City Bike Shares Are Great, Except For Having To Use Your Legs, Says Kickstarter Inventor

ShareRoller

 

 
The most prominent city bike share in the country is the Citi Bike program in New York, which launched in mid-2013, an event that triggered great hope among bike activists as well as fear and loathing from the likes of the New York Post and the Wall Street Journal (seriously, if you want to see the elite troglodyte opinion at its worst, click on that link).

 

Riding a bike in New York City can be quite dangerous—mostly for the bicyclists themselves. That’s why Citi Bike took great care in imposing certain limits on the bikes’ capacity. They can’t accelerate to any great speed; they’re sturdy bikes that are ideal for a quick jaunt across town, but don’t expect to break any world records on one.
 
ShareRoller
 
For some folks, though, it wasn’t enough to have inexpensive bicycles available over much of the terrain of Manhattan and Brooklyn—some kind of hack was required. Enter the ShareRoller, a Kickstarter project that’s just stupid enough to get funded. The ShareRoller is a little device, invented by one Jeff Guida, that you can attach to the front of a Citi Bike (or the equivalent bike in many American cities, including San Francisco, Boston, Minneapolis, and Washington, D.C., all of which use the same model) that will let you surpass the 20-mph barrier with ease. The motor is “a briefcase-like machine,” proof positive that the primary demographic here is commuters and office workers.

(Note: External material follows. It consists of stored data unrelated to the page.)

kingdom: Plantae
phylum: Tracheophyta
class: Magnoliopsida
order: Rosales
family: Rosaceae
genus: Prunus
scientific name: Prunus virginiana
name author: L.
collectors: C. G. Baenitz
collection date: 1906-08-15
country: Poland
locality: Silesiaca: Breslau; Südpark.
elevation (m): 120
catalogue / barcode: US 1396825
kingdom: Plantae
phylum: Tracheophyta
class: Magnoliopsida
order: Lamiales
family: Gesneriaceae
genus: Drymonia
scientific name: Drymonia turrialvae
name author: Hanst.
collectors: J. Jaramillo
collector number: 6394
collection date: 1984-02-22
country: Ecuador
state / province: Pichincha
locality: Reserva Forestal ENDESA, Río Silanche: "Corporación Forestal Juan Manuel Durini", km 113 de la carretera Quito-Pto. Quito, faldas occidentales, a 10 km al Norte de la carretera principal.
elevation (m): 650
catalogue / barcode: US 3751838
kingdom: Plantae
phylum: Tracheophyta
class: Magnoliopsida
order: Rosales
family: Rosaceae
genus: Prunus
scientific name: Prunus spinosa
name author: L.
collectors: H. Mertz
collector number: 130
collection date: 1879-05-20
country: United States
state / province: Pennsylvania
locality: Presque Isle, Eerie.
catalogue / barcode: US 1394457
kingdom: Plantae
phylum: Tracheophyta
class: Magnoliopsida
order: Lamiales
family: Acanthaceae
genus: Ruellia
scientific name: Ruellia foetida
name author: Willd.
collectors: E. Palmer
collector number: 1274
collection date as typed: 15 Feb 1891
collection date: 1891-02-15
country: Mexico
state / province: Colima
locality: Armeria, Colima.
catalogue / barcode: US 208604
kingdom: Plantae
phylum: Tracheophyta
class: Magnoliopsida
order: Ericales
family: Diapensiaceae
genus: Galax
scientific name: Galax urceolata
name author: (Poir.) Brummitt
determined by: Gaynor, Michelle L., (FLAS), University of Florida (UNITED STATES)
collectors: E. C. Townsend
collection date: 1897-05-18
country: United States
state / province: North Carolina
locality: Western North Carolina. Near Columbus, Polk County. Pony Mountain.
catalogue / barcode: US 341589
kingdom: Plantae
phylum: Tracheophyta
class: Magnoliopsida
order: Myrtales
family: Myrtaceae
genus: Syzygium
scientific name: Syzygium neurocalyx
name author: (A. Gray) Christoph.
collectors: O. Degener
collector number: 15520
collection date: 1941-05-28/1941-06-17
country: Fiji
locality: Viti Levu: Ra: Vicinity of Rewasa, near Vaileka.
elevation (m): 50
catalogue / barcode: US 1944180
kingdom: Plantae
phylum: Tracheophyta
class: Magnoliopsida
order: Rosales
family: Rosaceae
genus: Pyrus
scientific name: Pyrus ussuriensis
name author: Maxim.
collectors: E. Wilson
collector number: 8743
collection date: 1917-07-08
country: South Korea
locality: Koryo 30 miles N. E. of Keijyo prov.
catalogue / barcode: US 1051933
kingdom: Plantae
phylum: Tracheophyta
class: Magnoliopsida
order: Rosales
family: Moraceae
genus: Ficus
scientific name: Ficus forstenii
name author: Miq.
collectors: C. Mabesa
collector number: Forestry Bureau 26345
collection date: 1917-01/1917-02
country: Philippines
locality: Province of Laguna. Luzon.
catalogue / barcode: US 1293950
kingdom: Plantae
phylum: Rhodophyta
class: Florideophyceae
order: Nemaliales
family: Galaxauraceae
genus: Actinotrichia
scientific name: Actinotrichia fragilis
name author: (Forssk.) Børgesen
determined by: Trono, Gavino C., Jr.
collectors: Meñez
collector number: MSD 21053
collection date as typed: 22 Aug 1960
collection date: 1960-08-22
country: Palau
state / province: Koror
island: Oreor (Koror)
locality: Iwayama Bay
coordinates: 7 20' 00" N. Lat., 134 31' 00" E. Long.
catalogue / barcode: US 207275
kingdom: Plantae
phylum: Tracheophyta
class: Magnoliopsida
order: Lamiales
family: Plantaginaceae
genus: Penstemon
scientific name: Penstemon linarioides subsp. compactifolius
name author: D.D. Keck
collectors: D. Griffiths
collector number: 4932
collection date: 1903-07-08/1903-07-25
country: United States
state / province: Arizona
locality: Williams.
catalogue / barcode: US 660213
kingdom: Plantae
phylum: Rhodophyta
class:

Guida’s looking to make $100,000 so he can develop his ShareRoller prototype, after which lucky investors will have the honor of paying $1,195 to buy one of the new devices. Honestly, at that price couldn’t you just get an electric motorbike of your own? (It’s relevant here that electric bicycles are banned in New York City; Guida thinks that the ShareRoller would constitute a workaround for that law, but don’t get your hopes up.)
 
ShareRoller
 
For the record, I’ve used the Citi Bike system before, and I think it’s a great project. I don’t think New York needs a lot of office workers toddling around on ShareRoller-powered Citi Bikes, however.